Collect every line in the material below that contains the word "Trâu", and copy each one in full.

================

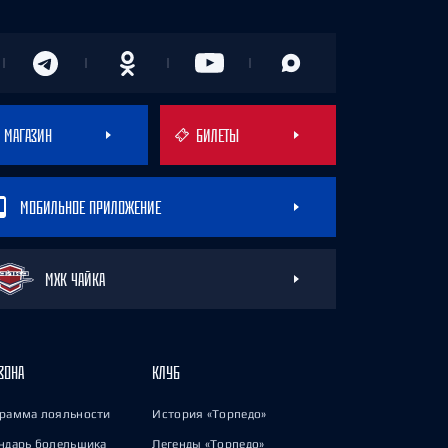
МАГАЗИН
БИЛЕТЫ
МОБИЛЬНОЕ ПРИЛОЖЕНИЕ
МХК ЧАЙКА
ЗОНА
КЛУБ
рамма лояльности
История «Торпедо»
ндарь болельщика
Легенды «Торпедо»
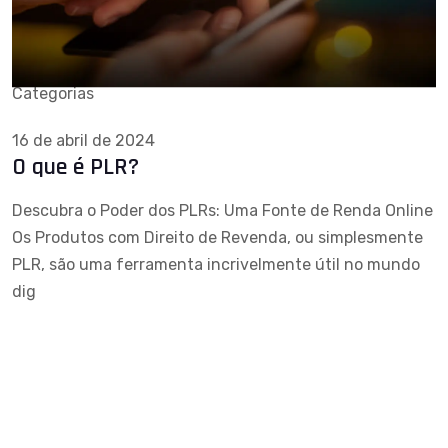
Categorias
16 de abril de 2024
O que é PLR?
Descubra o Poder dos PLRs: Uma Fonte de Renda Online
Os Produtos com Direito de Revenda, ou simplesmente
PLR, são uma ferramenta incrivelmente útil no mundo
dig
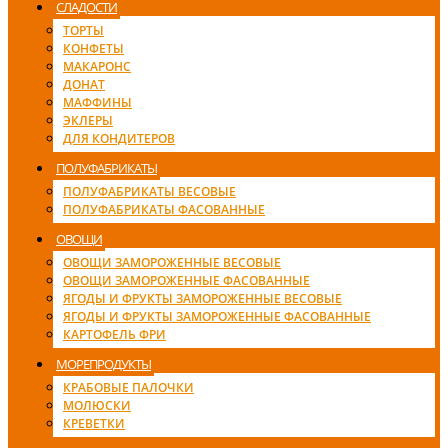
СЛАДОСТИ
ТОРТЫ
КОНФЕТЫ
МАКАРОНС
ДОНАТ
МАФФИНЫ
ЭКЛЕРЫ
ДЛЯ КОНДИТЕРОВ
ПОЛУФАБРИКАТЫ
ПОЛУФАБРИКАТЫ ВЕСОВЫЕ
ПОЛУФАБРИКАТЫ ФАСОВАННЫЕ
ОВОЩИ
ОВОЩИ ЗАМОРОЖЕННЫЕ ВЕСОВЫЕ
ОВОЩИ ЗАМОРОЖЕННЫЕ ФАСОВАННЫЕ
ЯГОДЫ И ФРУКТЫ ЗАМОРОЖЕННЫЕ ВЕСОВЫЕ
ЯГОДЫ И ФРУКТЫ ЗАМОРОЖЕННЫЕ ФАСОВАННЫЕ
КАРТОФЕЛЬ ФРИ
МОРЕПРОДУКТЫ
КРАБОВЫЕ ПАЛОЧКИ
МОЛЮСКИ
КРЕВЕТКИ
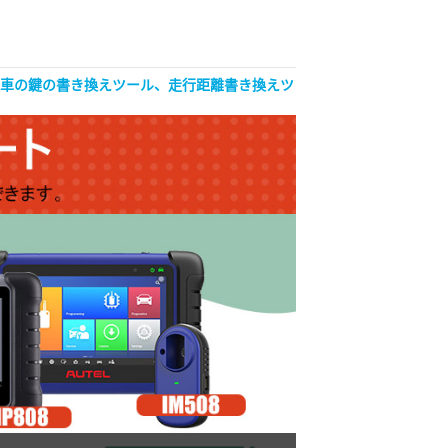
自動車の鍵の書き換えツール、走行距離書き換えツ
AR ISCAN Japan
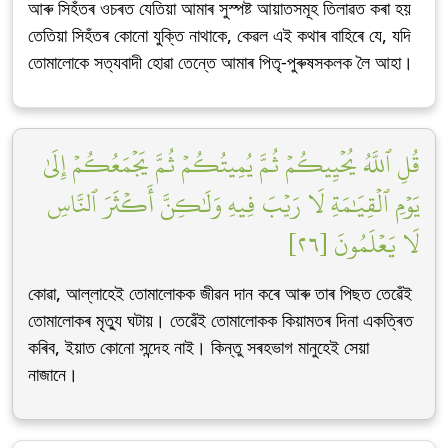
আৰু সিহঁতৰ ওচৰত যেতিয়া আমাৰ সুস্পষ্ট আয়াতসমূহ তিলাৱত কৰা হয়
তেতিয়া সিহঁতৰ কোনো যুক্তি নাথাকে, কেৱল এই কথাৰ বাহিৰে যে, যদি
তোমালোকে সত্যবাদী হোৱা তেন্তে আমাৰ পিতৃ-পুৰুষসকলক লৈ আহা।
قُلِ ٱللَّهُ يُحۡيِيكُمۡ ثُمَّ يُمِيتُكُمۡ ثُمَّ يَجۡمَعُكُمۡ إِلَىٰ
يَوۡمِ ٱلۡقِيَٰمَةِ لَا رَيۡبَ فِيهِ وَلَٰكِنَّ أَكۡثَرَ ٱلنَّاسِ
لَا يَعۡلَمُونَ [٢٦]
কোৱা, আল্লাহেই তোমালোকক জীৱন দান কৰে আৰু তাৰ পিছত তেৱেঁই
তোমালোকৰ মৃত্যু ঘটায়। তেৱেঁই তোমালোকক কিয়ামতৰ দিনা একত্ৰিত
কৰিব, ইয়াত কোনো সন্দেহ নাই। কিন্তু সৰহভাগ মানুহেই সেয়া
নাজানে।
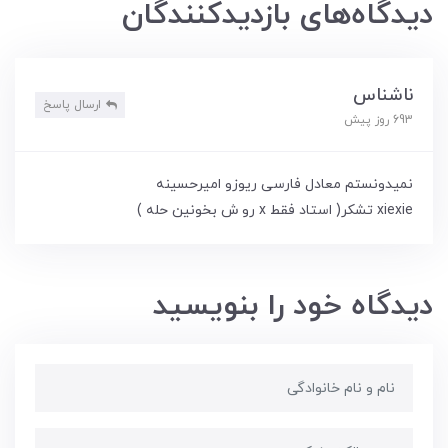
دیدگاه‌های بازدیدکنندگان
ناشناس
ارسال پاسخ
693 روز پیش
نمیدونستم معادل فارسی ریوزو امیرحسینه
xiexie تشکر( استاد فقط x رو ش بخونین حله )
دیدگاه خود را بنویسید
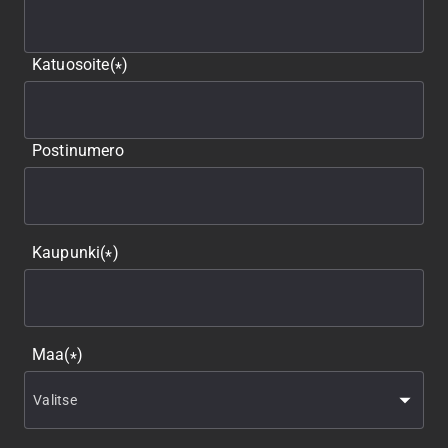
Katuosoite
(
)
*
Postinumero
Kaupunki
(
)
*
Maa
(
)
*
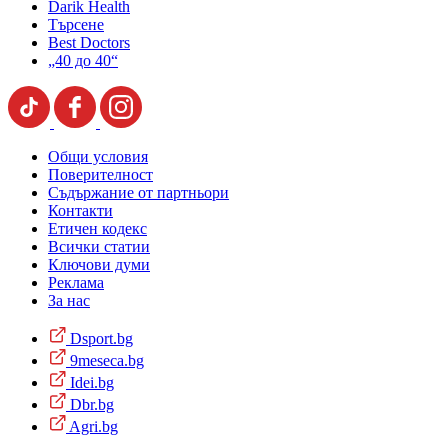
Darik Health
Търсене
Best Doctors
„40 до 40“
Общи условия
Поверителност
Съдържание от партньори
Контакти
Етичен кодекс
Всички статии
Ключови думи
Реклама
За нас
Dsport.bg
9meseca.bg
Idei.bg
Dbr.bg
Agri.bg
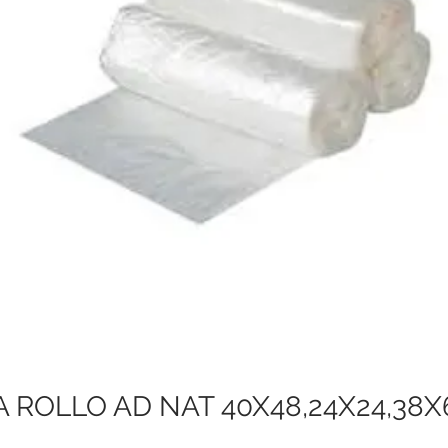
A ROLLO AD NAT 40X48,24X24,38X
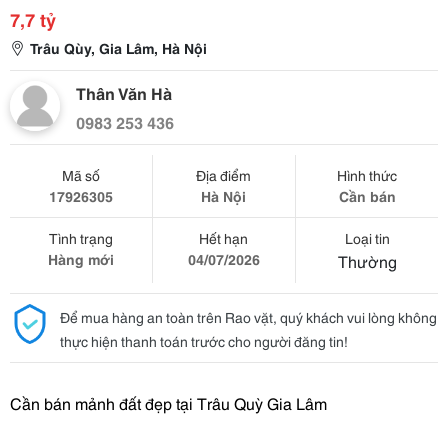
7,7 tỷ
Trâu Qùy, Gia Lâm, Hà Nội
Thân Văn Hà
0983 253 436
Mã số
Địa điểm
Hình thức
17926305
Hà Nội
Cần bán
Tình trạng
Hết hạn
Loại tin
Hàng mới
04/07/2026
Thường
Để mua hàng an toàn trên Rao vặt, quý khách vui lòng không
thực hiện thanh toán trước cho người đăng tin!
Cần bán mảnh đất đẹp tại Trâu
Quỳ
Gia Lâm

================

**Reply**
Trâu Qùy, Gia Lâm, Hà Nội
Cần bán mảnh đất đẹp tại Trâu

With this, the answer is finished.